Background and aims: The prevalence of type 2 diabetes (T2DM) is increasing at an alarming rate worldwide. The prevalence of T2DM in Iceland has been comparatively low. The aim of this study is to estimate the prevalence of T2DM in Iceland from 1967-2002 using American Diabetic Association (ADA) '97 criteria and to assess the effect of employing three different diagnostic criteria: World Health Organization (WHO) '85, ADA'97, WHO'99.

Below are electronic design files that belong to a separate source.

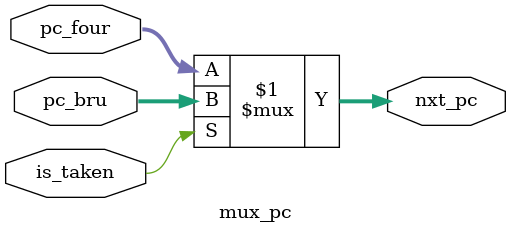
<source format=sv>
module mux_pc (
  input logic [31:0] pc_bru,
  input logic [31:0] pc_four,
  input logic is_taken,
  output logic [31:0] nxt_pc
  );

  assign nxt_pc = (is_taken)? pc_bru : pc_four;
  
endmodule
</source>
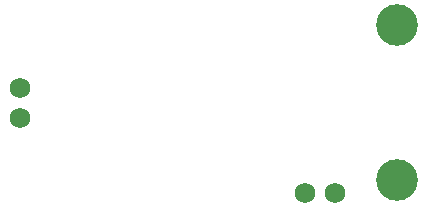
<source format=gbs>
G75*
G70*
%OFA0B0*%
%FSLAX24Y24*%
%IPPOS*%
%LPD*%
%AMOC8*
5,1,8,0,0,1.08239X$1,22.5*
%
%ADD10C,0.0680*%
%ADD11C,0.1390*%
D10*
X001180Y003769D03*
X001180Y004769D03*
X010680Y001269D03*
X011680Y001269D03*
D11*
X013749Y001684D03*
X013749Y006854D03*
M02*

</source>
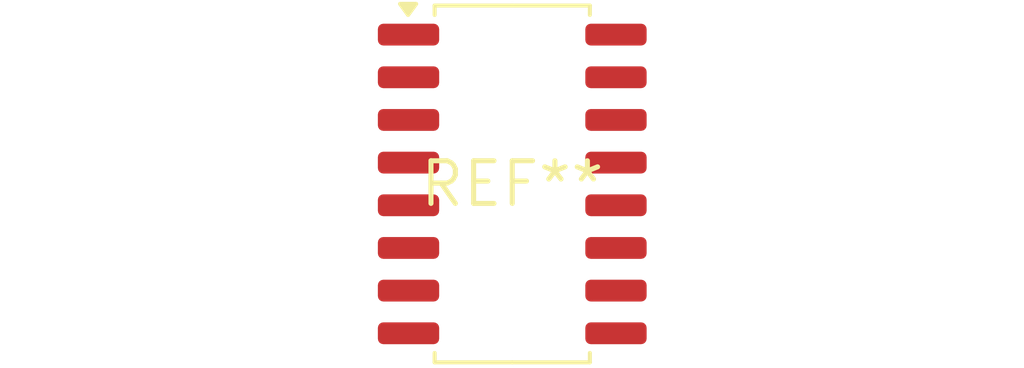
<source format=kicad_pcb>
(kicad_pcb (version 20240108) (generator pcbnew)

  (general
    (thickness 1.6)
  )

  (paper "A4")
  (layers
    (0 "F.Cu" signal)
    (31 "B.Cu" signal)
    (32 "B.Adhes" user "B.Adhesive")
    (33 "F.Adhes" user "F.Adhesive")
    (34 "B.Paste" user)
    (35 "F.Paste" user)
    (36 "B.SilkS" user "B.Silkscreen")
    (37 "F.SilkS" user "F.Silkscreen")
    (38 "B.Mask" user)
    (39 "F.Mask" user)
    (40 "Dwgs.User" user "User.Drawings")
    (41 "Cmts.User" user "User.Comments")
    (42 "Eco1.User" user "User.Eco1")
    (43 "Eco2.User" user "User.Eco2")
    (44 "Edge.Cuts" user)
    (45 "Margin" user)
    (46 "B.CrtYd" user "B.Courtyard")
    (47 "F.CrtYd" user "F.Courtyard")
    (48 "B.Fab" user)
    (49 "F.Fab" user)
    (50 "User.1" user)
    (51 "User.2" user)
    (52 "User.3" user)
    (53 "User.4" user)
    (54 "User.5" user)
    (55 "User.6" user)
    (56 "User.7" user)
    (57 "User.8" user)
    (58 "User.9" user)
  )

  (setup
    (pad_to_mask_clearance 0)
    (pcbplotparams
      (layerselection 0x00010fc_ffffffff)
      (plot_on_all_layers_selection 0x0000000_00000000)
      (disableapertmacros false)
      (usegerberextensions false)
      (usegerberattributes false)
      (usegerberadvancedattributes false)
      (creategerberjobfile false)
      (dashed_line_dash_ratio 12.000000)
      (dashed_line_gap_ratio 3.000000)
      (svgprecision 4)
      (plotframeref false)
      (viasonmask false)
      (mode 1)
      (useauxorigin false)
      (hpglpennumber 1)
      (hpglpenspeed 20)
      (hpglpendiameter 15.000000)
      (dxfpolygonmode false)
      (dxfimperialunits false)
      (dxfusepcbnewfont false)
      (psnegative false)
      (psa4output false)
      (plotreference false)
      (plotvalue false)
      (plotinvisibletext false)
      (sketchpadsonfab false)
      (subtractmaskfromsilk false)
      (outputformat 1)
      (mirror false)
      (drillshape 1)
      (scaleselection 1)
      (outputdirectory "")
    )
  )

  (net 0 "")

  (footprint "SOP-16_4.4x10.4mm_P1.27mm" (layer "F.Cu") (at 0 0))

)

</source>
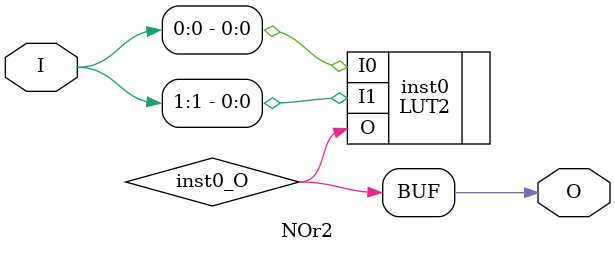
<source format=v>
module NOr2 (input [1:0] I, output  O);
wire  inst0_O;
LUT2 #(.INIT(4'h1)) inst0 (.I0(I[0]), .I1(I[1]), .O(inst0_O));
assign O = inst0_O;
endmodule


</source>
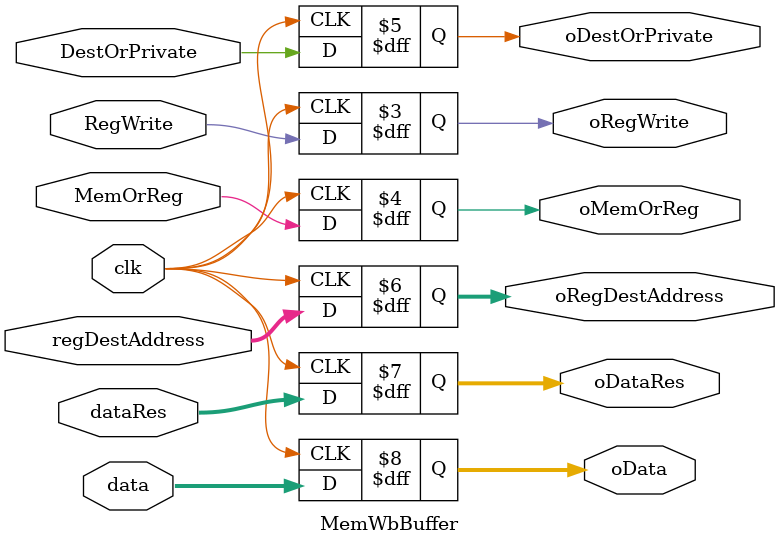
<source format=v>
module MemWbBuffer (
    input RegWrite,
    MemOrReg,
    DestOrPrivate,
    clk,
    input [3:0] regDestAddress,
    input [15:0] dataRes,
    data,
    output reg oRegWrite,
    oMemOrReg,
    oDestOrPrivate,
    output reg [3:0] oRegDestAddress,
    output reg [15:0] oDataRes, oData
);

  initial begin
    oRegWrite = 0;
    oMemOrReg = 0;
    oDestOrPrivate = 0;
    oRegDestAddress = 0;
    oDataRes = 0;
    oData = 0;
  end

  always @(negedge clk) begin
    oRegWrite = RegWrite;
    oMemOrReg = MemOrReg;
    oDestOrPrivate = DestOrPrivate;
    oRegDestAddress = regDestAddress;
    oDataRes = dataRes;
    oData = data;
  end

endmodule

</source>
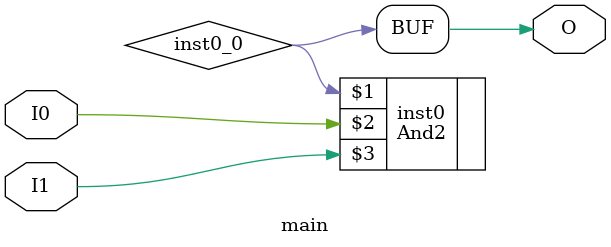
<source format=v>
module main (input  I0, input  I1, output  O);
wire  inst0_0;
And2 inst0 (inst0_0, I0, I1);
assign O = inst0_0;
endmodule


</source>
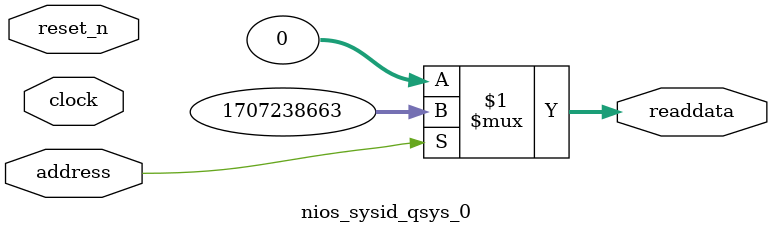
<source format=v>



// synthesis translate_off
`timescale 1ns / 1ps
// synthesis translate_on

// turn off superfluous verilog processor warnings 
// altera message_level Level1 
// altera message_off 10034 10035 10036 10037 10230 10240 10030 

module nios_sysid_qsys_0 (
               // inputs:
                address,
                clock,
                reset_n,

               // outputs:
                readdata
             )
;

  output  [ 31: 0] readdata;
  input            address;
  input            clock;
  input            reset_n;

  wire    [ 31: 0] readdata;
  //control_slave, which is an e_avalon_slave
  assign readdata = address ? 1707238663 : 0;

endmodule



</source>
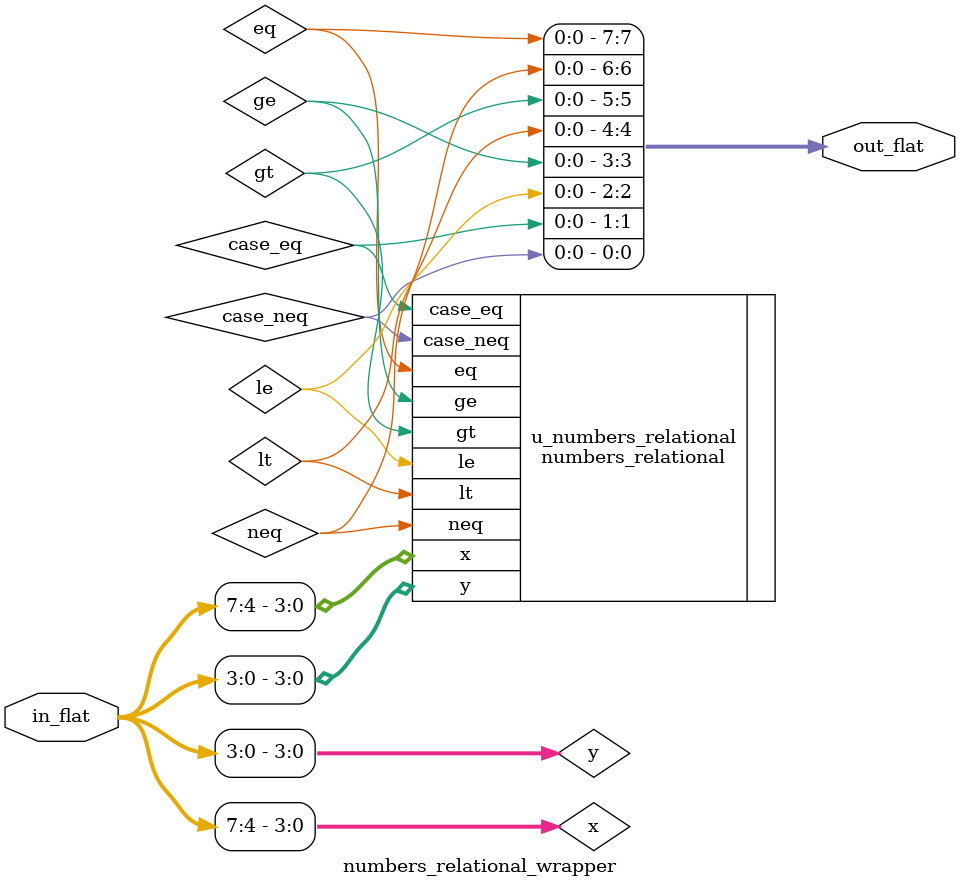
<source format=sv>
`include "numbers_relational.sv"

module numbers_relational_wrapper (
    input  wire [7:0] in_flat,
    output wire [7:0] out_flat
);

  // Slice `in_flat` into original inputs
  wire [3:0] x = in_flat[7:4];
  wire [3:0] y = in_flat[3:0];

  // Wires to capture original module outputs
  wire eq;
  wire neq;
  wire gt;
  wire lt;
  wire ge;
  wire le;
  wire case_eq;
  wire case_neq;

  // Instantiate the original module
  numbers_relational u_numbers_relational (
    .x(x),
    .y(y),
    .eq(eq),
    .neq(neq),
    .gt(gt),
    .lt(lt),
    .ge(ge),
    .le(le),
    .case_eq(case_eq),
    .case_neq(case_neq)
  );

  // Pack original outputs into `out_flat`
  assign out_flat[7] = eq;
  assign out_flat[6] = neq;
  assign out_flat[5] = gt;
  assign out_flat[4] = lt;
  assign out_flat[3] = ge;
  assign out_flat[2] = le;
  assign out_flat[1] = case_eq;
  assign out_flat[0] = case_neq;

endmodule  // numbers_relational_wrapper
</source>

Materials and methods: This study is based on data from the Icelandic Heart Association (IHA), mostly from a representative random sample of the Icelandic population (The Reykjavik Study). The total population of this survey is 16393, 7852 males and 8541 females, aged 45-64. The study period was divided into five equal size cross-sectional periods, each about 6 years. The prevalence of T2DM was computed for every period.
Results: The age-standardized prevalence (95% CI) of T2DM in males, computed according to ADA'97 criteria has in a 30 year period risen from 3.3% (2.6-4.0) to 4.9% (3.5-5.3) which is an increase of 48%. In females the prevalence rose from 1.9% (1.4-2.4) to 2.9% (1.9-3.9) in the same period, a 53% increase. The Ratio of unknown T2DM is 0.66. Prevalence of T2DM in obese males and females is 10.6% (95% CI: 8.6-12.6) and 7.1% (95% CI: 5.5-8.7) respectively.
Conclusion: The prevalence of T2DM is now increasing in Iceland as in the rest of the world although the increase has taken place somewhat later than elsewhere. The prevalence of T2DM is however still relatively low when compared to other western countries. Early detection of T2DM is of importance and screening should be used according to clinical guidelines. The current increase in T2DM is most likely due to increasing obesity.